*Your objective*
In the Sunday Worship broadcast listing, who is named as the producer?

====== Selected excerpt ======

With Silence, with Scripture, with Sacrament, with Service: Rediscovering the Presence of Christ in the midst of busy and complex lives. A service of meditation led by Revd Richard Carter, leader of the Nazareth Community at St Martin-in-the-Fields in London.

Producer: Andrew Earis.

38 minutes

Last on

Sun 2 Sep 201808:10

Script

BBC Radio 4. It’s ten past eight. ‘Rediscovering the presence of Christ in the midst of busy and complex lives’ is the subject of Sunday Worship this morning, which is led by the Rev Richard Carter, Associate Vicar for Mission at St Martin-in-the-Fields.

MUSIC: Be still for the presence of the Lord (CD: More than Hymns, Wells Cathedral Choir, Lammas)

Richard Carter:
Good morning. It often seems for many of us that our lives are busier than ever before and each day is a constant race against time to fulfil all that’s expected of us so as not to let ourselves or others down. Over the summer many of us may have experienced just for a few days the possibilities of a different kind of life during a holiday. We’ve enjoyed time and space for rest and relaxation and felt the freedom and spontaneity of that- when the mobile could be switched off for a while and we’re not pursued by e-mails. But perhaps in a few hours’ time that dreaded Monday morning feeling will return and you’re wondering how you can keep that spaciousness and freedom alive

One of our greatest poverties is the lack of time many of us have. It’s become more and more difficult to switch off. St Augustine wrote Lord you have made us for yourself and our hearts are restless until we rest in you. But what does that mean in the rush and stress of our modern world?

====== Source data ======

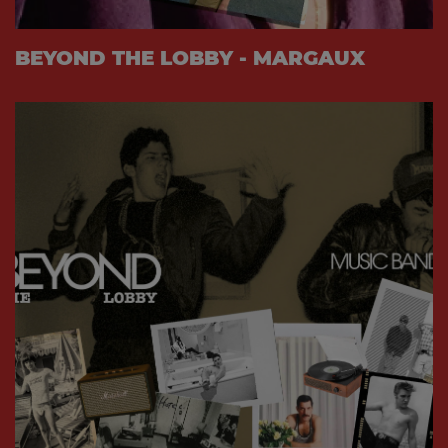
BEYOND THE LOBBY - MARGAUX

======

*Solution for this problem*
Andrew Earis